Les zones rurales du nord du pays sont la proie d’un environnement sécuritaire très dégradé depuis le lancement d’une nouvelle «grève armée» par le Clan del Golfo, au lendemain de l’extradition vers les Etats-Unis du chef de leur organisation. Cette notion de «grève armée» est pour le moins ironique au regard de l’intensification des menaces de ce groupe de narcotrafiquants qui multiplié les actions violentes entre le 6 et le 9 mai, faisant au moins six victimes. Tandis que la Colombie se prépare au premier tour de l’élection présidentielle le 29 mai prochain, les autorités locales ont renforcé la sécurisation de nombreuses zones rurales dans cette partie nord du pays, et créé une unité militaire (Bloque de Búsqueda) pour tenter d’endiguer le crime organisé.

États-Unis

Une nouvelle fusillade à caractère raciste a fait au moins dix victimes, dont une grande majorité d’Afro-américains, le 14 mai, dans un magasin d’alimentation de Buffalo (État de New-York). Commise par un suprémaciste blanc, cette nouvelle tuerie s’inscrit dans la continuité de l’attaque d’août 2019 qui avait fait 23 morts à El Paso (Texas), ou encore celle de juin 2015 qui avait fait 9 victimes à Charleston (Caroline du Sud). Autre signe des conséquence délétère de la liberté d’utilisation des armes à feu aux États-unis, le lendemain de la tuerie de Buffalo, une personne a été tuée et cinq autres ont été blessées dans une autre fusillade dans une église de Laguna Woods (Californie).

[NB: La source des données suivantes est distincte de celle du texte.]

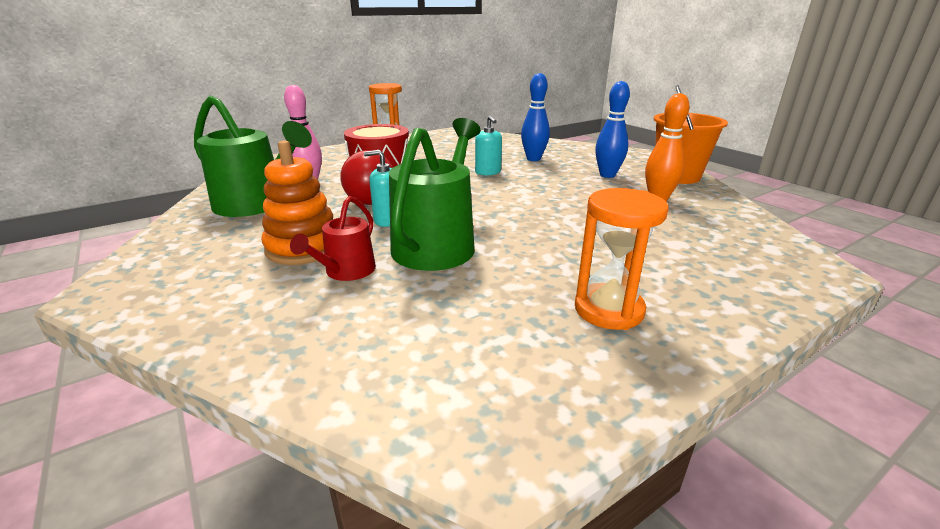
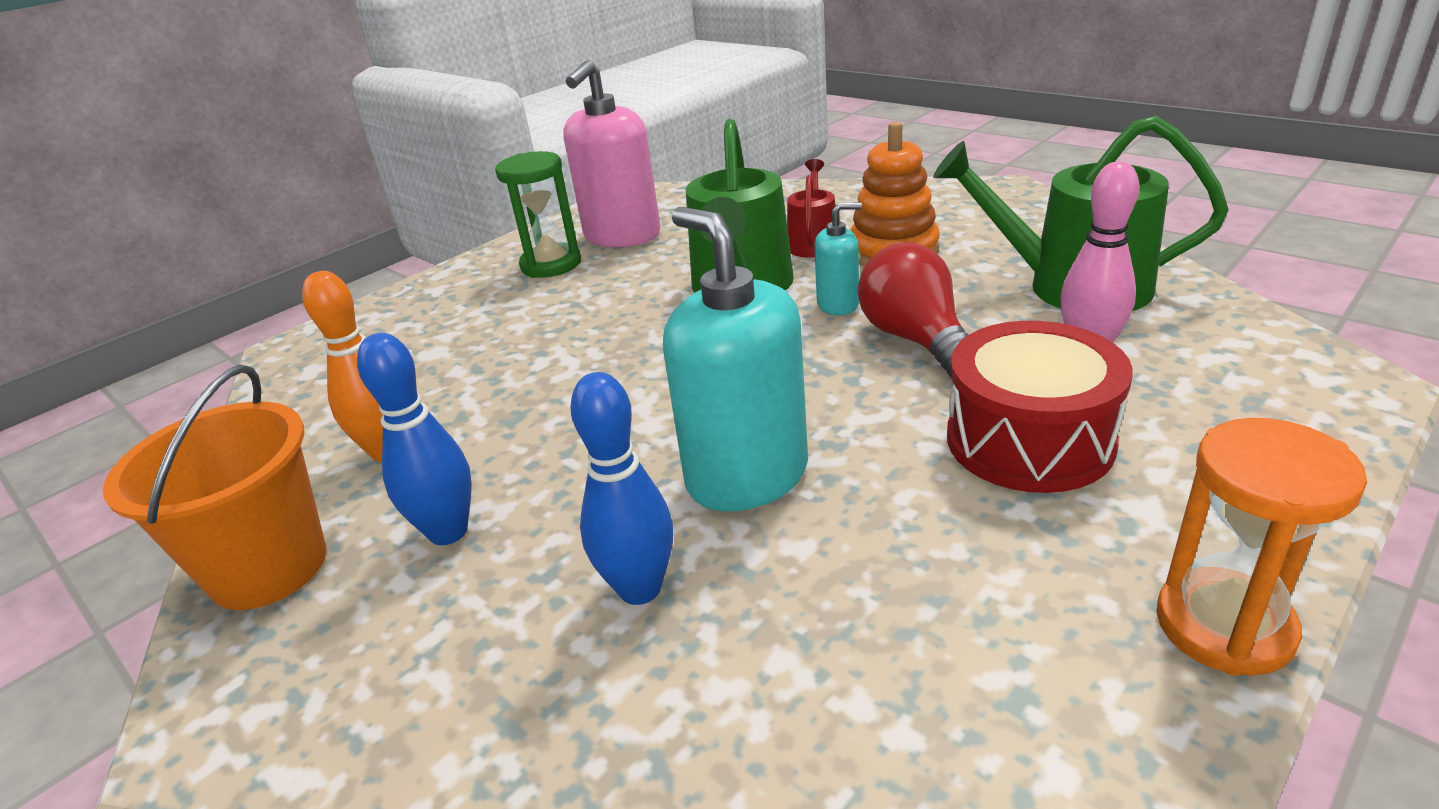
camera: 170 degrees right, 5 degrees up
turquoise soap dispenser [475,116,502,176] -> turquoise soap dispenser [663,207,808,512], size x1.96
orange hourglass [575,188,669,330] -> green hourglass [495,151,581,278]
none -> pink soap dispenser [563,60,660,247]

Par ailleurs, la criminalité par armes à feu est en augmentation dans les grands centres urbains américains – notamment à New York, Chicago, Miami ou encore San Francisco – particulièrement depuis le début de la pandémie de Covid-19 en 2020.

Europe/Communauté des États indépendants (CEI)

Région

L’inquiétude suscitée par l’invasion russe en Ukraine a conduit la Finlande et la Suède à officialiser leur demande d’adhésion à l’Otan (Organisation du traité de l’Atlantique Nord) le 15 mai dernier. Tandis que cette démarche des deux pays d’Europe du Nord est vertement critiquée par le Kremlin, sur le sol ukrainien, les forces russes maintiennent la pression dans l’est et le sud du pays, et des frappes de missiles intermittentes sont toujours à craindre à Kiev, Lviv et Odessa.